When doctors told Vicky Stinson in 2024 that she had Stage III pancreatic cancer and warned she had “months — not years” to live, the retired National Park Service landscape architect refused to accept that timeline. Two years later, the 65-year-old from Flagstaff, Ariz., is still here and still active — painting watercolors, hiking with her husband and staying engaged with researchers searching for better treatments.
Her survival so far reflects rapid advances in a disease long known for being hard to detect and difficult to treat. About 70,000 Americans are diagnosed with pancreatic cancer each year and roughly 80% of those cases are found at a late stage. The five‑year survival rate remains low — about 13% — even as overall cancer survival has climbed thanks to immunotherapies, genetics and improved imaging.
What makes pancreatic cancer so dangerous is partly anatomy and biology. The pancreas sits deep in the abdomen behind other organs, so tumors are hard to spot on exams and scans. Early symptoms tend to be vague — abdominal pain, new digestive problems or new‑onset diabetes — and the cancers develop a dense, protective microenvironment, or “cocoon,” that limits delivery of chemotherapy. The organ’s proximity to major blood vessels also gives tumor cells easy routes to spread. “Pancreas cancer is more like a handful of sand that gets spilled than it is a tennis ball,” says clinician leaders involved in pancreatic cancer care, explaining why tiny deposits of tumor are easily missed.
Stinson’s most meaningful benefit came from a new targeted drug trial. She spent 13 months taking daraxonrasib, an oral RAS inhibitor designed to attack cancer cells with a common mutation. Clinical trial data published recently showed daraxonrasib could hold disease at bay for a median of about 8–9 months without progression — roughly three to four times longer than typical chemotherapy, which often controls disease for only 2–3 months. The drug is taken as a single pill and tends to cause different, often milder side effects than traditional chemotherapy. Stinson experienced only mild acne-like rashes and enough energy to hike in the Dolomites and celebrate her wedding anniversary with a seven-mile trail walk in Colorado.
The improvement has been significant enough that the FDA allowed the drug’s maker to expand access to patients before formal approval, and researchers say RAS inhibition could become a backbone for future combination treatments aimed more precisely at the genetic drivers of pancreatic tumors.

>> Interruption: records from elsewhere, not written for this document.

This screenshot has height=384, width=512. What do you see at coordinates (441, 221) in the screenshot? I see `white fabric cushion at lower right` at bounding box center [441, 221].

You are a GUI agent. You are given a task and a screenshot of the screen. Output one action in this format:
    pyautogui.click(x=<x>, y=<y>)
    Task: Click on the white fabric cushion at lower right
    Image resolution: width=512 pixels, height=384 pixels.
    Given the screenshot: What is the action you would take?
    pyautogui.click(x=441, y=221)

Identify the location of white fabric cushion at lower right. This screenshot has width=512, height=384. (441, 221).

But daraxonrasib wasn’t a cure for Stinson. After more than a year of stability, her cancer recurred in March with a new growth that spread to her ovaries and was staged as metastatic. She stopped the trial pill and returned to chemotherapy. “My husband’s been really sad about it, too, just because it was so easy,” she says of the oral drug. Still, she remains involved with researchers and hopes a bespoke therapy based on her tumor’s genetics can be developed.
Scientists are attacking pancreatic cancer from multiple directions. One promising avenue is individualized mRNA vaccines. In a small trial in Germany, researchers designed mRNA vaccines tailored to each patient’s tumor mutations and administered them within weeks; about half the participants mounted measurable immune responses, and several experienced prolonged benefit. Larger trials are now underway to confirm and expand those findings.
Another recent development is a device that delivers tumor‑treating fields: high‑frequency alternating electrical signals sent through electrodes applied to the abdomen. The FDA recently approved the technology for pancreatic cancer after trials suggested modest survival gains and pain reduction without adding systemic toxicities. Some clinicians hope the device will add a few extra months of life and better quality time with family for patients who use it.
Researchers are also exploring ways to alter the tumor microenvironment to make cancers less protective and more vulnerable to immune attack, and to combine targeted inhibitors, vaccines, immunotherapies and novel devices into multi‑modal regimens.
For patients diagnosed today, the array of experimental options can be both hopeful and stressful — hope that something effective is coming soon, stress about timing and who will benefit. Stinson describes it as hanging on and waiting: “It feels like it’s so close and I kind of feel like a ripe tomato on a vine — if I can just keep holding on a little bit longer, this just might work for me.”
Her story illustrates how new, more precise therapies can change life and expectations for people with pancreatic cancer, even if they are not yet cures. For now, advances such as RAS inhibitors, individualized vaccines and electrical‑field therapies are widening the toolbox and giving patients like Stinson additional time, energy and reasons to keep fighting.